** Passage follows **

- SR 35; primary in red, unsigned in green

Route information
- Maintained by TDOT
- Length: 81.35 mi (130.92 km)
- Existed: October 1, 1923–present

Major junctions
- South end: US 129 in Alcoa
- US 411 / SR 33 in Maryville; US 441 / SR 338 in Seymour; SR 66 in Sevierville; SR 448 in Sevierville; SR 449 in Sevierville; SR 92 in Chestnut Hill; I-40 in Newport; US 25 / US 70 / US 321 / SR 32 in Newport; SR 70 / SR 107 in Greeneville;
- North end: US 11E / US 321 / SR 93 in Greenville

Location
- Country: United States
- State: Tennessee
- Counties: Blount, Sevier, Jefferson, Cocke, Greene

Highway system
- Tennessee State Routes; Interstate; US; State;
| ← SR 34 |  | → SR 36 |

= Tennessee State Route 35 =

Highway in Tennessee

State Route 35 (SR 35) is a north–south state highway in East Tennessee. The 81.35 mi state highway traverses Blount, Sevier, a small portion of Jefferson, Cocke, and Greene Counties. Most of the route is a secret, or hidden designation, as it runs concurrently with U.S. Highways in the area.

==Route description==

===Blount County===

SR 35, alone, begins in Blount County at an interchange with US 129 (Alcoa Highway/SR 115) in Alcoa. SR 35 goes southeast as a 4-lane divided highway known as S Hall Road, where it passes through some residential areas before entering a major business district, where it downgrades to an undivided 4-lane, before crossing a bridge into downtown Maryville. It immediately becomes N Washington Street before coming to an intersection with US 411 and SR 33 (E/W Broadway Avenue), where SR 35 becomes unsigned as it becomes concurrent with US 411. They continue east through downtown before having an intersection with SR 447 and turning north onto High Street, where it downgrades to a 2-lane highway as it leaves downtown. US 411/SR 35 continue northeast through residential areas before leaving Maryville as Sevierville Road and passing through farmland and rural areas to cross the Brabson Ford Bridge over the Little River and pass through Wildwood before crossing into Sevier County.

===Sevier County===

US 411/SR 35 enter Seymour, where they pass through a couple of neighborhoods before coming to an intersection with US 441 (Chapman Highway/SR 71) and SR 338 (Boyds Creek Highway), where US 411/SR 35 turn right to begin a wrong-way concurrency with US 441/SR 71. Chapman Highway (US 411/US 441/SR 35/SR 71) goes east as a 4-lane undivided highway to pass through a major business district before leaving Seymour and entering mountains. The highway becomes narrow and curvy, but it does keep two travel lanes in each direction for several miles before widening to a divided highway. Chapman Highway continues east through rural areas before entering Sevierville, where it narrows to an undivided highway to pass through residential and commercial areas before crossing a bridge over the West Prong of the Little Pigeon River to enter downtown and come to an intersection with SR 66 (Great Smoky Mountains Parkway, Winfield Dunn Parkway), where US 441/SR 71 splits off and goes south along Forks of the River Parkway. US 411/SR 35 pass through downtown as Main Street, where they have an intersection with SR 448 (North Parkway) and Parkway, before continuing east through a business district as Dolly Parton Parkway. They then have an intersection with SR 449 (Veterans Boulevard) before leaving Sevierville and passing through Cherokee Hills, where they become Newport Highway and have intersections with SR 416 (Pittman Center Road) and SR 339 (Long Springs Road). US 411/SR 35 narrows to 2-lanes and passes through farmland and rural areas before crossing into Jefferson County.

** End of Passage **
** Data section follows **

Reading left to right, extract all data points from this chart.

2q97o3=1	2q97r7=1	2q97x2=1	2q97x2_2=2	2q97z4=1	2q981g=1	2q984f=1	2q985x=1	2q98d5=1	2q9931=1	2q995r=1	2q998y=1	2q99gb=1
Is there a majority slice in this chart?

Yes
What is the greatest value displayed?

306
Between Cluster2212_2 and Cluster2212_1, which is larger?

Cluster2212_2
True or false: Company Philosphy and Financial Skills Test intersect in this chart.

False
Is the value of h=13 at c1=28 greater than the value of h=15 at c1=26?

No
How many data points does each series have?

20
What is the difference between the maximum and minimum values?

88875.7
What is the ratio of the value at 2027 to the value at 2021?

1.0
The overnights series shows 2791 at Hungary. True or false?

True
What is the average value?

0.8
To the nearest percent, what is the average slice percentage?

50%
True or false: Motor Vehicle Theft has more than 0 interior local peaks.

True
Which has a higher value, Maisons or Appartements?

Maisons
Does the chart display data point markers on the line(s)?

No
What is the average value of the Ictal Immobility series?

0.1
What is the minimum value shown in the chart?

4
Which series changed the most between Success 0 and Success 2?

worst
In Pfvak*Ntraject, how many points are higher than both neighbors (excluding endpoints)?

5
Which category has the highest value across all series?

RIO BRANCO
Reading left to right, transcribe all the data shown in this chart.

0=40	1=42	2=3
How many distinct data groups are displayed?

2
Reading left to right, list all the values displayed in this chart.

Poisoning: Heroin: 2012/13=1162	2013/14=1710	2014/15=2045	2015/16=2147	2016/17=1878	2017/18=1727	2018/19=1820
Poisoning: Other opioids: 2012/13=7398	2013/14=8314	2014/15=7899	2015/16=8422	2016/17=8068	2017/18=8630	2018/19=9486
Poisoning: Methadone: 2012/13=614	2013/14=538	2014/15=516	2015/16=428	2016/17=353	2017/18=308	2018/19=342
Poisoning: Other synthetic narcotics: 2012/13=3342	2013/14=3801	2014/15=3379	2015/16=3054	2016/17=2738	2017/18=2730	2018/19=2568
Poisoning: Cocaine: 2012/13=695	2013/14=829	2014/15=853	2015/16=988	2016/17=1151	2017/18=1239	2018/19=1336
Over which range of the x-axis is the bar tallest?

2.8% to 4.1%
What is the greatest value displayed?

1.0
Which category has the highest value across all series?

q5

** End of Data section **

## Written task
In the State Route 35 article above, rewrite the paragraph beginning "SR 35, alone, begins in Blount County" as a short bulleted list that keeps its main facts.

## Output for this task
- Begins alone at an interchange with US 129 (Alcoa Highway/SR 115) in Alcoa.
- Runs southeast as S Hall Road, a 4-lane divided highway, through residential areas and then a major business district, where it becomes undivided.
- Crosses a bridge into downtown Maryville and becomes N Washington Street.
- At US 411 and SR 33 (E/W Broadway Avenue), becomes unsigned and runs concurrently with US 411.
- Heads east through downtown, meets SR 447, and turns north onto High Street, narrowing to 2 lanes.
- Continues northeast through residential areas, leaves Maryville as Sevierville Road, crosses the Brabson Ford Bridge over the Little River, passes through Wildwood, and enters Sevier County.